It’s been three years since that bright day in the Golan Heights and the explosion which killed two and changed the survivors forever.
Now Lindsey deals with the many problems of the city’s troubled youth, to distract her from her own. But as damp days turn to night the kids return home, or somewhere like it, and she returns to her own private war. One that exists solely for her.
Certain that she’s being watched and certain that she’s losing her mind, Lindsey battles with the demons of post traumatic stress, while a very real threat edges ever closer until she finds herself face to face with someone who wants nothing more than to finally help her to die.
I don’t think that it does justice to ‘While Nobody Is Watching’ to describe it as a psychological thriller. A thriller sets out to thrill. A psychological thriller sets out to mess with the reader’s expectations and to harness irrational or pathological behaviour to create tension, spring surprise and strengthen the thrill the reader feels. I don’t think that that’s what this book sets out to do.
Yes, the main character is under threat from an unknown person and yes that threat escalated steadily and kept me guessing about its source and turning the pages to find out what would happen next, so I can see why the thriller label might be used
The thing is, I read ‘While Nobody Is Watching’ as a fundamentally honest book that gives an unflinching account of what PTSD does to Lindsey Ryan, an ex-soldier who now works with troubled kids in Cork. It speaks to the guilt of having survived, the dislocation from no longer being in the Army with people who understand what you’ve been through, the delusions and nightmares that make you fear for your sanity, the depression that makes you want to just make everything stop, the mood swings that drive risk-taking behaviour, and the embarrassment and anxiety that carrying visible physical scars across much of your body cause.
This is a book that manages to be high on authenticity without feeling like a lecture or a documentary because the authenticity centres around Lindsey Ryan herself. You see her at her worst and at her best. She feels real in a way that pushes her out of the typical thriller role of competent woman in distress and makes her into an individual who is doing her best with what she has.

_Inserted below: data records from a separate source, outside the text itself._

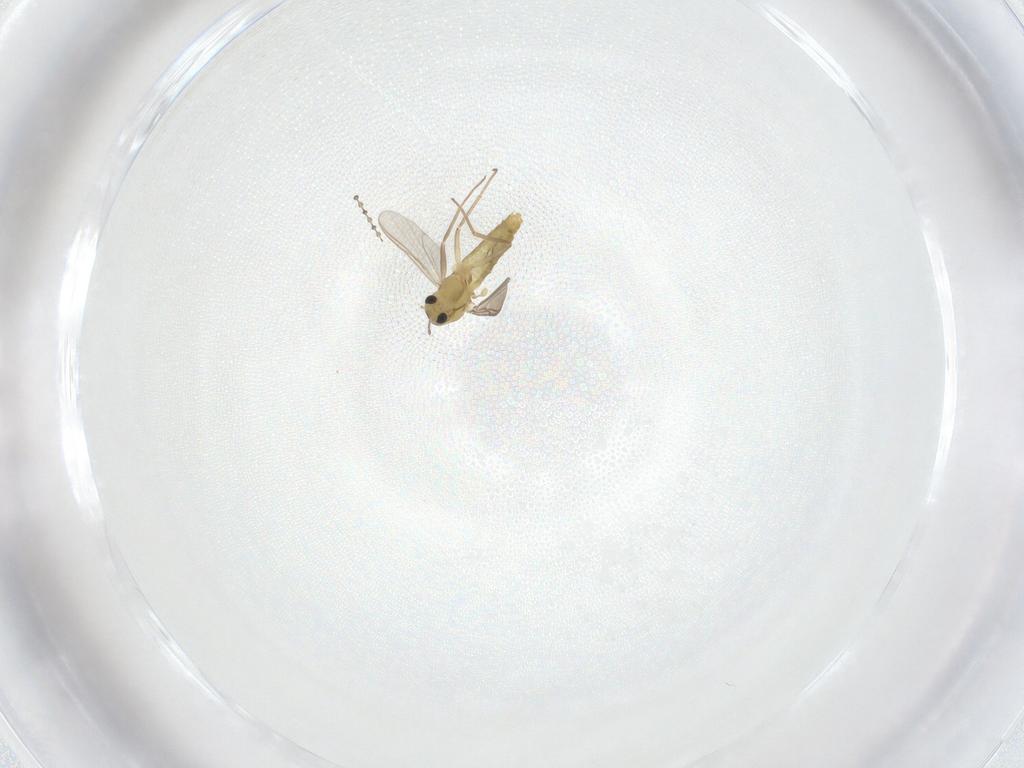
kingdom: Animalia
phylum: Arthropoda
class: Insecta
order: Diptera
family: Cecidomyiidae
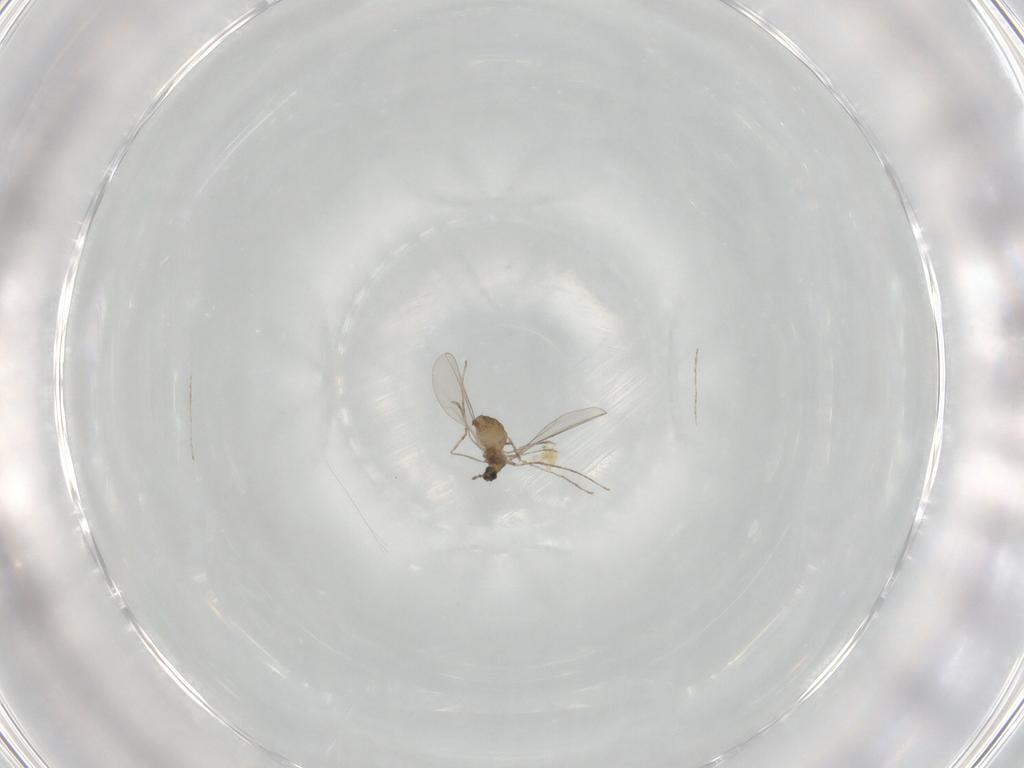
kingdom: Animalia
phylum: Arthropoda
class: Insecta
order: Diptera
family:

I liked that nothing about Lindsey is romanticised and, by the end, nothing is hidden. The relationships between her and her ex-army comrades feel real and strong but it doesn’t feel like top-gun bullshit. These are ordinary people who have bonded because they’ve been through hell together and come out the other side. The relationships that Lindsey has with the kids also feel real. there are no Hallmark moments here, just a believable mix of strong emotions, big problems and occasional small wins.
The thriller element of the book seems to me mainly to be there to drive Lindsey to face up to the challenges in her life, to decide if she has the desire and the will to continue to live and to get her to reach out to the people around her to regain connections that will help her deal with her pain.
What I took away from reading the book wasn’t the solution to who was threatening Lindsey and why but the feeling of having met, understood and liked a woman who was facing up to some serious problems.
When the second Lindsey Ryan book, ‘The Invisible’, is published this month, I’ll be buying it not because I’m looking for a psychological thriller but because I want to know what Lindsey Ryan does next.